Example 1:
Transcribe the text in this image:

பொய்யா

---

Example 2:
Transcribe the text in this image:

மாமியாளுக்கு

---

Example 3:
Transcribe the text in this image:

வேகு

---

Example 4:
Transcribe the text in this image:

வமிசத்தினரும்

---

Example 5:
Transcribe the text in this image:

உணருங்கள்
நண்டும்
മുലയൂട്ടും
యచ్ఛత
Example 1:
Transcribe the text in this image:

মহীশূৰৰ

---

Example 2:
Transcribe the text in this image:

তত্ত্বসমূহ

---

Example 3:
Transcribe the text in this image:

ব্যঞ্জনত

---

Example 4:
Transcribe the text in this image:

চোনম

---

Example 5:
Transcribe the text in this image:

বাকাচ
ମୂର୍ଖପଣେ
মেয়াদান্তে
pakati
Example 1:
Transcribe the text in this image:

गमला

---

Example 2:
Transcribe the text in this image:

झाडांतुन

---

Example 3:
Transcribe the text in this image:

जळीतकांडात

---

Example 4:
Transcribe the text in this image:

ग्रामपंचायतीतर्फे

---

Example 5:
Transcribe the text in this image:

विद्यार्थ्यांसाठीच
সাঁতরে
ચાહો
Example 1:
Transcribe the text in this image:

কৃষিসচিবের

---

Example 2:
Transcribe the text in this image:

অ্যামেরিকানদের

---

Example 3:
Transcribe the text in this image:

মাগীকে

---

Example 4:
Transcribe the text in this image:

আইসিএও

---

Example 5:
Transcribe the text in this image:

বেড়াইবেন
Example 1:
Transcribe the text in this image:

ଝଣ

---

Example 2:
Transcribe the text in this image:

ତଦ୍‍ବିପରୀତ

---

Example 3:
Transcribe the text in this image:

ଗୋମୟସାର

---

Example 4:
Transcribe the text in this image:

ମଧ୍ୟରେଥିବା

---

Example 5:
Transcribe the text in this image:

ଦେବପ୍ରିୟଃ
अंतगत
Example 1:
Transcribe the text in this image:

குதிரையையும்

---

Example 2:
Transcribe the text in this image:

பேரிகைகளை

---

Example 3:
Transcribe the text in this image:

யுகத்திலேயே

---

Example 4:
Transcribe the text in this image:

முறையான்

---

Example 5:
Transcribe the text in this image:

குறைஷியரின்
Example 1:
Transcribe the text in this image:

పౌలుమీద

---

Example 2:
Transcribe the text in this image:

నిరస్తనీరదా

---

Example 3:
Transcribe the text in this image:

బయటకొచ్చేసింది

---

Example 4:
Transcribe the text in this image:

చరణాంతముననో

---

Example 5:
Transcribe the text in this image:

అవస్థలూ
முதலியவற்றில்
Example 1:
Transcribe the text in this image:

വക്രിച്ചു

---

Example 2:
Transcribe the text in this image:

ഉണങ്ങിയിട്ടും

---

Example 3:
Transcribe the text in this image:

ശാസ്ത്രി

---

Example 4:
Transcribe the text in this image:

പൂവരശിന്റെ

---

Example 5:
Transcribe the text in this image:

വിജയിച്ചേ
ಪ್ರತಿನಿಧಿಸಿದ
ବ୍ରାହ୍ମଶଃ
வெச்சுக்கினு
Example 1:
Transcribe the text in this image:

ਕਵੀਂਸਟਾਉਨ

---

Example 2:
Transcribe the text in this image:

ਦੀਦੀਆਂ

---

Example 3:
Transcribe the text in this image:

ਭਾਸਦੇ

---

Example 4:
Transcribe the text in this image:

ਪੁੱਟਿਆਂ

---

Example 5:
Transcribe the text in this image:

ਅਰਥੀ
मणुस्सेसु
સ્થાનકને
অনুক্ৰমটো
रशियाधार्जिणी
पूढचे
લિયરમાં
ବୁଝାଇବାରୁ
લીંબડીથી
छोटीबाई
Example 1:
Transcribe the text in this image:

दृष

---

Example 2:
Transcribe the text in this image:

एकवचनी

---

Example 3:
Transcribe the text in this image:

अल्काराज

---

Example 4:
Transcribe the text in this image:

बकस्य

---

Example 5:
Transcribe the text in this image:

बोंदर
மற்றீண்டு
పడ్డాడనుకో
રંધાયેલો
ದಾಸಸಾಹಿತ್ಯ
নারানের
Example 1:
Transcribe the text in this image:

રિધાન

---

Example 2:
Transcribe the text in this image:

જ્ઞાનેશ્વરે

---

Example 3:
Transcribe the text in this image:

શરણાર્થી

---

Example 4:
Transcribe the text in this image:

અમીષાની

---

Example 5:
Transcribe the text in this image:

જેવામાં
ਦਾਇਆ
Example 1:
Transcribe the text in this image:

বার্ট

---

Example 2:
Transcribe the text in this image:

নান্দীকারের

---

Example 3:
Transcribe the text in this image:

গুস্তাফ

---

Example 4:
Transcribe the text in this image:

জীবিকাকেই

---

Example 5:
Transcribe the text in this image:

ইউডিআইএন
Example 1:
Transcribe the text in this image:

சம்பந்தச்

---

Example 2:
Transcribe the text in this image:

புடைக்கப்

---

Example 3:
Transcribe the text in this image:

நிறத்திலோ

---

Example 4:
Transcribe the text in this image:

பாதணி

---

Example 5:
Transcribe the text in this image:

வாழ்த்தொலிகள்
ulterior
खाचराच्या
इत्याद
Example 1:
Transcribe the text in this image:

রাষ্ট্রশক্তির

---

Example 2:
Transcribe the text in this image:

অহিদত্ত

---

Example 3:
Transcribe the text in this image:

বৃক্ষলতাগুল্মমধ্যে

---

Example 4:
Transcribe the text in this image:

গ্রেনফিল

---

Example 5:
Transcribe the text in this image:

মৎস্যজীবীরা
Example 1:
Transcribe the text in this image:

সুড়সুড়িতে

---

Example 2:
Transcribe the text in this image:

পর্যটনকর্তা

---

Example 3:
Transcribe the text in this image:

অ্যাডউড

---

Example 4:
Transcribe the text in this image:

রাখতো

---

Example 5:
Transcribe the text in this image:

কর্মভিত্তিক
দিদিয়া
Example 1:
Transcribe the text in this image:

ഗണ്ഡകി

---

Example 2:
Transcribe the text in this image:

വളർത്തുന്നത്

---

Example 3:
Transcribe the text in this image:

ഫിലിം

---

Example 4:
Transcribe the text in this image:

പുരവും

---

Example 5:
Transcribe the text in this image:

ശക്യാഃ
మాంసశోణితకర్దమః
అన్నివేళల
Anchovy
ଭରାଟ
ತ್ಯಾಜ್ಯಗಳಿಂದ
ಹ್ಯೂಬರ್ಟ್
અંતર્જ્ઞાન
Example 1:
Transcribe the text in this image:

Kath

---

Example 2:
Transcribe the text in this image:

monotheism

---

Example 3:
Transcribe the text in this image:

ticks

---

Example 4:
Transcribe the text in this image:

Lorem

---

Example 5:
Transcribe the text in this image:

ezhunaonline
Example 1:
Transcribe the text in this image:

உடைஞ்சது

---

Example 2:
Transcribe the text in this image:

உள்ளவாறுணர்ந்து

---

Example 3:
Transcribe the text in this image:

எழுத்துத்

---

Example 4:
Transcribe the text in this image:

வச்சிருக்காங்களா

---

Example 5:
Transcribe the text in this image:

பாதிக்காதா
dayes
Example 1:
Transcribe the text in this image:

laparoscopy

> [Your assignment]: Print the material in full. Keep it exactly as it is.

> [Answer for this exercise]:
Example 1:
Transcribe the text in this image:

பொய்யா

---

Example 2:
Transcribe the text in this image:

மாமியாளுக்கு

---

Example 3:
Transcribe the text in this image:

வேகு

---

Example 4:
Transcribe the text in this image:

வமிசத்தினரும்

---

Example 5:
Transcribe the text in this image:

உணருங்கள்
நண்டும்
മുലയൂട്ടും
యచ్ఛత
Example 1:
Transcribe the text in this image:

মহীশূৰৰ

---

Example 2:
Transcribe the text in this image:

তত্ত্বসমূহ

---

Example 3:
Transcribe the text in this image:

ব্যঞ্জনত

---

Example 4:
Transcribe the text in this image:

চোনম

---

Example 5:
Transcribe the text in this image:

বাকাচ
ମୂର୍ଖପଣେ
মেয়াদান্তে
pakati
Example 1:
Transcribe the text in this image:

गमला

---

Example 2:
Transcribe the text in this image:

झाडांतुन

---

Example 3:
Transcribe the text in this image:

जळीतकांडात

---

Example 4:
Transcribe the text in this image:

ग्रामपंचायतीतर्फे

---

Example 5:
Transcribe the text in this image:

विद्यार्थ्यांसाठीच
সাঁতরে
ચાહો
Example 1:
Transcribe the text in this image:

কৃষিসচিবের

---

Example 2:
Transcribe the text in this image:

অ্যামেরিকানদের

---

Example 3:
Transcribe the text in this image:

মাগীকে

---

Example 4:
Transcribe the text in this image:

আইসিএও

---

Example 5:
Transcribe the text in this image:

বেড়াইবেন
Example 1:
Transcribe the text in this image:

ଝଣ

---

Example 2:
Transcribe the text in this image:

ତଦ୍‍ବିପରୀତ

---

Example 3:
Transcribe the text in this image:

ଗୋମୟସାର

---

Example 4:
Transcribe the text in this image:

ମଧ୍ୟରେଥିବା

---

Example 5:
Transcribe the text in this image:

ଦେବପ୍ରିୟଃ
अंतगत
Example 1:
Transcribe the text in this image:

குதிரையையும்

---

Example 2:
Transcribe the text in this image:

பேரிகைகளை

---

Example 3:
Transcribe the text in this image:

யுகத்திலேயே

---

Example 4:
Transcribe the text in this image:

முறையான்

---

Example 5:
Transcribe the text in this image:

குறைஷியரின்
Example 1:
Transcribe the text in this image:

పౌలుమీద

---

Example 2:
Transcribe the text in this image:

నిరస్తనీరదా

---

Example 3:
Transcribe the text in this image:

బయటకొచ్చేసింది

---

Example 4:
Transcribe the text in this image:

చరణాంతముననో

---

Example 5:
Transcribe the text in this image:

అవస్థలూ
முதலியவற்றில்
Example 1:
Transcribe the text in this image:

വക്രിച്ചു

---

Example 2:
Transcribe the text in this image:

ഉണങ്ങിയിട്ടും

---

Example 3:
Transcribe the text in this image:

ശാസ്ത്രി

---

Example 4:
Transcribe the text in this image:

പൂവരശിന്റെ

---

Example 5:
Transcribe the text in this image:

വിജയിച്ചേ
ಪ್ರತಿನಿಧಿಸಿದ
ବ୍ରାହ୍ମଶଃ
வெச்சுக்கினு
Example 1:
Transcribe the text in this image:

ਕਵੀਂਸਟਾਉਨ

---

Example 2:
Transcribe the text in this image:

ਦੀਦੀਆਂ

---

Example 3:
Transcribe the text in this image:

ਭਾਸਦੇ

---

Example 4:
Transcribe the text in this image:

ਪੁੱਟਿਆਂ

---

Example 5:
Transcribe the text in this image:

ਅਰਥੀ
मणुस्सेसु
સ્થાનકને
অনুক্ৰমটো
रशियाधार्जिणी
पूढचे
લિયરમાં
ବୁଝାଇବାରୁ
લીંબડીથી
छोटीबाई
Example 1:
Transcribe the text in this image:

दृष

---

Example 2:
Transcribe the text in this image:

एकवचनी

---

Example 3:
Transcribe the text in this image:

अल्काराज

---

Example 4:
Transcribe the text in this image:

बकस्य

---

Example 5:
Transcribe the text in this image:

बोंदर
மற்றீண்டு
పడ్డాడనుకో
રંધાયેલો
ದಾಸಸಾಹಿತ್ಯ
নারানের
Example 1:
Transcribe the text in this image:

રિધાન

---

Example 2:
Transcribe the text in this image:

જ્ઞાનેશ્વરે

---

Example 3:
Transcribe the text in this image:

શરણાર્થી

---

Example 4:
Transcribe the text in this image:

અમીષાની

---

Example 5:
Transcribe the text in this image:

જેવામાં
ਦਾਇਆ
Example 1:
Transcribe the text in this image:

বার্ট

---

Example 2:
Transcribe the text in this image:

নান্দীকারের

---

Example 3:
Transcribe the text in this image:

গুস্তাফ

---

Example 4:
Transcribe the text in this image:

জীবিকাকেই

---

Example 5:
Transcribe the text in this image:

ইউডিআইএন
Example 1:
Transcribe the text in this image:

சம்பந்தச்

---

Example 2:
Transcribe the text in this image:

புடைக்கப்

---

Example 3:
Transcribe the text in this image:

நிறத்திலோ

---

Example 4:
Transcribe the text in this image:

பாதணி

---

Example 5:
Transcribe the text in this image:

வாழ்த்தொலிகள்
ulterior
खाचराच्या
इत्याद
Example 1:
Transcribe the text in this image:

রাষ্ট্রশক্তির

---

Example 2:
Transcribe the text in this image:

অহিদত্ত

---

Example 3:
Transcribe the text in this image:

বৃক্ষলতাগুল্মমধ্যে

---

Example 4:
Transcribe the text in this image:

গ্রেনফিল

---

Example 5:
Transcribe the text in this image:

মৎস্যজীবীরা
Example 1:
Transcribe the text in this image:

সুড়সুড়িতে

---

Example 2:
Transcribe the text in this image:

পর্যটনকর্তা

---

Example 3:
Transcribe the text in this image:

অ্যাডউড

---

Example 4:
Transcribe the text in this image:

রাখতো

---

Example 5:
Transcribe the text in this image:

কর্মভিত্তিক
দিদিয়া
Example 1:
Transcribe the text in this image:

ഗണ്ഡകി

---

Example 2:
Transcribe the text in this image:

വളർത്തുന്നത്

---

Example 3:
Transcribe the text in this image:

ഫിലിം

---

Example 4:
Transcribe the text in this image:

പുരവും

---

Example 5:
Transcribe the text in this image:

ശക്യാഃ
మాంసశోణితకర్దమః
అన్నివేళల
Anchovy
ଭରାଟ
ತ್ಯಾಜ್ಯಗಳಿಂದ
ಹ್ಯೂಬರ್ಟ್
અંતર્જ્ઞાન
Example 1:
Transcribe the text in this image:

Kath

---

Example 2:
Transcribe the text in this image:

monotheism

---

Example 3:
Transcribe the text in this image:

ticks

---

Example 4:
Transcribe the text in this image:

Lorem

---

Example 5:
Transcribe the text in this image:

ezhunaonline
Example 1:
Transcribe the text in this image:

உடைஞ்சது

---

Example 2:
Transcribe the text in this image:

உள்ளவாறுணர்ந்து

---

Example 3:
Transcribe the text in this image:

எழுத்துத்

---

Example 4:
Transcribe the text in this image:

வச்சிருக்காங்களா

---

Example 5:
Transcribe the text in this image:

பாதிக்காதா
dayes
Example 1:
Transcribe the text in this image:

laparoscopy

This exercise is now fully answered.